### Instructions for the task
Retype, word for word, each line between the lines holding "Page size: 2001x1125." and "Page size: 1500x844.", inclusive, and leave the rest of the data alone.

### Material provided
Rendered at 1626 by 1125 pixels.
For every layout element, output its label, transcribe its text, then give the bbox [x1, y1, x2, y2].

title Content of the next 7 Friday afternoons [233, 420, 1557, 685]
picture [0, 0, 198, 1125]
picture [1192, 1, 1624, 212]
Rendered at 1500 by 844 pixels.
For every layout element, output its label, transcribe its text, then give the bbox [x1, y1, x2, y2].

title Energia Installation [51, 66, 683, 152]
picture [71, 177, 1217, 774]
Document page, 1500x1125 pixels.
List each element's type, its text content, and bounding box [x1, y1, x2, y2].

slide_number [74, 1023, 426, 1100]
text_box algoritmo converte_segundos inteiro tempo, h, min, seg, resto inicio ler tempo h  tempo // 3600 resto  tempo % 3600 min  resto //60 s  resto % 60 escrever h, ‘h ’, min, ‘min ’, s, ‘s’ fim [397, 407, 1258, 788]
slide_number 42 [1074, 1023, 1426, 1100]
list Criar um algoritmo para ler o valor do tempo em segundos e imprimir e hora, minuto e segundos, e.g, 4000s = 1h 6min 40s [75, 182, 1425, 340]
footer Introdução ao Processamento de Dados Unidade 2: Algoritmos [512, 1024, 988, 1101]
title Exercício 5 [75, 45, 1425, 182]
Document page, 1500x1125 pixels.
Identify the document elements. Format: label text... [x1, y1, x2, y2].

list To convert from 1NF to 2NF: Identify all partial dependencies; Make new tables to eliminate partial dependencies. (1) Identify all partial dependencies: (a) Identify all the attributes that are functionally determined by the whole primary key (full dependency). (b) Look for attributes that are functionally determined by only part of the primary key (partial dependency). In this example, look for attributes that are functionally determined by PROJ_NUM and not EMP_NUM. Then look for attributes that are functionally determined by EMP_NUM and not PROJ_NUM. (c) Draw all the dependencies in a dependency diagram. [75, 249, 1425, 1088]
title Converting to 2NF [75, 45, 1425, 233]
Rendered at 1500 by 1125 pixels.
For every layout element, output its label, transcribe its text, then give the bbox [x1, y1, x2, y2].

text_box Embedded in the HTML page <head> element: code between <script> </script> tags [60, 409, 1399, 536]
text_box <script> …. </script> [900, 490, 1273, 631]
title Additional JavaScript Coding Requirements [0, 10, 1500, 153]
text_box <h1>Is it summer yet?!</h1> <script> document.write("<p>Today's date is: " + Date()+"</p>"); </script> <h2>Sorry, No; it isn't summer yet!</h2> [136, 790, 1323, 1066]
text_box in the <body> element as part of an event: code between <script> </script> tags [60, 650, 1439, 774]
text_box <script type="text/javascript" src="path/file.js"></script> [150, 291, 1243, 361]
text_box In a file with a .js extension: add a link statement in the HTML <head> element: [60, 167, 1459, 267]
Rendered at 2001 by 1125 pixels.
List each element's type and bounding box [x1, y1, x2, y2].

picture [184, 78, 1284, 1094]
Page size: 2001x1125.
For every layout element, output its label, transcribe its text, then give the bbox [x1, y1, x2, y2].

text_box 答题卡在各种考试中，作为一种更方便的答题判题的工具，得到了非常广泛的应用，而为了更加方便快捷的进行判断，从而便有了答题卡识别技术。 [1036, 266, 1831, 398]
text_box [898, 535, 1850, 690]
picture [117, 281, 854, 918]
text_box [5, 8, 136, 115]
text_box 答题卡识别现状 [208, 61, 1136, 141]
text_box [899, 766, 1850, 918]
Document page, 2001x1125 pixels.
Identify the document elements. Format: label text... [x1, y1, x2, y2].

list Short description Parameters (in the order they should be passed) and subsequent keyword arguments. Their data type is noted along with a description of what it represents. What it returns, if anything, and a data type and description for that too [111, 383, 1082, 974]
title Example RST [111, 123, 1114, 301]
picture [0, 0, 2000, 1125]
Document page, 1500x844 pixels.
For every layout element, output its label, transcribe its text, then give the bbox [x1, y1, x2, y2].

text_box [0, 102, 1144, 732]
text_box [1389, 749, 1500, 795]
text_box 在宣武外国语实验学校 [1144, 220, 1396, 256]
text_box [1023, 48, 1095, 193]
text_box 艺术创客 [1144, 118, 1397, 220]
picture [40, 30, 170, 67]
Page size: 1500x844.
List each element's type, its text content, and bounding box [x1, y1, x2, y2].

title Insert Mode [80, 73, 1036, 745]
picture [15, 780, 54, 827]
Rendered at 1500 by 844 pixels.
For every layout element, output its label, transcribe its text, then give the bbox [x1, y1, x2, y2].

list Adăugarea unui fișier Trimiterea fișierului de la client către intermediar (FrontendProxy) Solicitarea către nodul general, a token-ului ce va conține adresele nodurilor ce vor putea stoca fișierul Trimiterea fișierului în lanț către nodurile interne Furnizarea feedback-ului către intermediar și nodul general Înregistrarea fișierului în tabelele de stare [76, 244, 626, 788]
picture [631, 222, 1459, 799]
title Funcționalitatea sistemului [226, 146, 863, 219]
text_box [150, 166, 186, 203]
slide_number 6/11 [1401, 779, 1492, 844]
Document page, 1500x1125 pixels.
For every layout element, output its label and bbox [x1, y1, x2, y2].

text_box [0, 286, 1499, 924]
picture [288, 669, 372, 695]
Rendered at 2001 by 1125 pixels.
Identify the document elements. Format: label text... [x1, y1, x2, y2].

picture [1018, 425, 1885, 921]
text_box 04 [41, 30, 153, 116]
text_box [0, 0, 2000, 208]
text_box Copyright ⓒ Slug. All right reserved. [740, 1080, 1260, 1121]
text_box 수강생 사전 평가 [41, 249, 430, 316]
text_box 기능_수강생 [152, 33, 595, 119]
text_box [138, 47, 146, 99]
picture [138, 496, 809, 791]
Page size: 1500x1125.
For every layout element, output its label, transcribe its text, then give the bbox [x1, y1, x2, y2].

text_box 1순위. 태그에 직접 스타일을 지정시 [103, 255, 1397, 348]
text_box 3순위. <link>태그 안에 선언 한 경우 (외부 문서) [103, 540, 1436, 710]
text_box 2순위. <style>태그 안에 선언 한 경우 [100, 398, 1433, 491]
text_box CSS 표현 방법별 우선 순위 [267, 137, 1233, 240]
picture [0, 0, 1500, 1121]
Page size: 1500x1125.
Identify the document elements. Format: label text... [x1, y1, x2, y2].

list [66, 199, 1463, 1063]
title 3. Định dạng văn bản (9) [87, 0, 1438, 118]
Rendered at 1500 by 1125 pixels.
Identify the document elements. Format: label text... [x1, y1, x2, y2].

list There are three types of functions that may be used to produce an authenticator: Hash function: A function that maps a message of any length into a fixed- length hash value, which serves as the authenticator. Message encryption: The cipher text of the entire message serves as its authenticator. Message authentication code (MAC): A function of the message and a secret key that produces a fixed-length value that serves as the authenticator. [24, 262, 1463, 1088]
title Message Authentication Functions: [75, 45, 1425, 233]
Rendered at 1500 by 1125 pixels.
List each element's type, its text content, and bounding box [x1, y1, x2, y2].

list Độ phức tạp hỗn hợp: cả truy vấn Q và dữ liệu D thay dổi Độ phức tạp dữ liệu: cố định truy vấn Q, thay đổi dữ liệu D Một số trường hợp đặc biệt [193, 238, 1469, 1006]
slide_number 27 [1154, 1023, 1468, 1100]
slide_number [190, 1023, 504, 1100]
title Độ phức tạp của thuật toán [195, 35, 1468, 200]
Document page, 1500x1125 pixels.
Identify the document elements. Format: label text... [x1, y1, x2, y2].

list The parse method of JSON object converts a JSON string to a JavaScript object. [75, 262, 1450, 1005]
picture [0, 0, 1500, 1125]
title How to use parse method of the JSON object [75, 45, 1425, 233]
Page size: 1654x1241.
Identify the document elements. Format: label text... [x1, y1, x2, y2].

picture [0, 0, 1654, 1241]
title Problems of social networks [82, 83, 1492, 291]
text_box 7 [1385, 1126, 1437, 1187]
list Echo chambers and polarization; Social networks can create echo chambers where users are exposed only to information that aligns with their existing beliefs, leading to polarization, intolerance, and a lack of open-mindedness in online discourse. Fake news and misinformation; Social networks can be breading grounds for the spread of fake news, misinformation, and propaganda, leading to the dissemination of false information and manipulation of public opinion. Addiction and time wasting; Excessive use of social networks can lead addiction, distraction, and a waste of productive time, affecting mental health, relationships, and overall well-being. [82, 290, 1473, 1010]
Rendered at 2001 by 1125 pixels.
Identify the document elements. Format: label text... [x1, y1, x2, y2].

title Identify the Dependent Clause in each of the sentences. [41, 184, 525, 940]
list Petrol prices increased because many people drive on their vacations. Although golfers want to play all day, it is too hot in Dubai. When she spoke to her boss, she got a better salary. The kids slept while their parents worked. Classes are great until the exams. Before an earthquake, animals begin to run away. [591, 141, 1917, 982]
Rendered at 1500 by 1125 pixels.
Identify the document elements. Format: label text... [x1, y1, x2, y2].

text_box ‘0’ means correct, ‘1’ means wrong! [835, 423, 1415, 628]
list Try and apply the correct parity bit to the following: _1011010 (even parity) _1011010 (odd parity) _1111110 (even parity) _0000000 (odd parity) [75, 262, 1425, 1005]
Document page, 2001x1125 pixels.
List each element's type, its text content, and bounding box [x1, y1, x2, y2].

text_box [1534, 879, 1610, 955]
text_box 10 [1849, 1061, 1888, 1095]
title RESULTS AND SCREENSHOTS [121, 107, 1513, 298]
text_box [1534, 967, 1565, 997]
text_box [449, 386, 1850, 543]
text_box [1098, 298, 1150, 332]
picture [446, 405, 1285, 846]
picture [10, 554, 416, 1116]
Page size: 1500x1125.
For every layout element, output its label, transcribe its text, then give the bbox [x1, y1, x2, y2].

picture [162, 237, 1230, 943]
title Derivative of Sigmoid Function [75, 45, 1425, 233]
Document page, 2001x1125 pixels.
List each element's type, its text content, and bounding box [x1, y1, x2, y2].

### Final answer
Page size: 2001x1125.
For every layout element, output its label, transcribe its text, then give the bbox [x1, y1, x2, y2].

text_box 答题卡在各种考试中，作为一种更方便的答题判题的工具，得到了非常广泛的应用，而为了更加方便快捷的进行判断，从而便有了答题卡识别技术。 [1036, 266, 1831, 398]
text_box [898, 535, 1850, 690]
picture [117, 281, 854, 918]
text_box [5, 8, 136, 115]
text_box 答题卡识别现状 [208, 61, 1136, 141]
text_box [899, 766, 1850, 918]
Document page, 2001x1125 pixels.
Identify the document elements. Format: label text... [x1, y1, x2, y2].

list Short description Parameters (in the order they should be passed) and subsequent keyword arguments. Their data type is noted along with a description of what it represents. What it returns, if anything, and a data type and description for that too [111, 383, 1082, 974]
title Example RST [111, 123, 1114, 301]
picture [0, 0, 2000, 1125]
Document page, 1500x844 pixels.
For every layout element, output its label, transcribe its text, then give the bbox [x1, y1, x2, y2].

text_box [0, 102, 1144, 732]
text_box [1389, 749, 1500, 795]
text_box 在宣武外国语实验学校 [1144, 220, 1396, 256]
text_box [1023, 48, 1095, 193]
text_box 艺术创客 [1144, 118, 1397, 220]
picture [40, 30, 170, 67]
Page size: 1500x844.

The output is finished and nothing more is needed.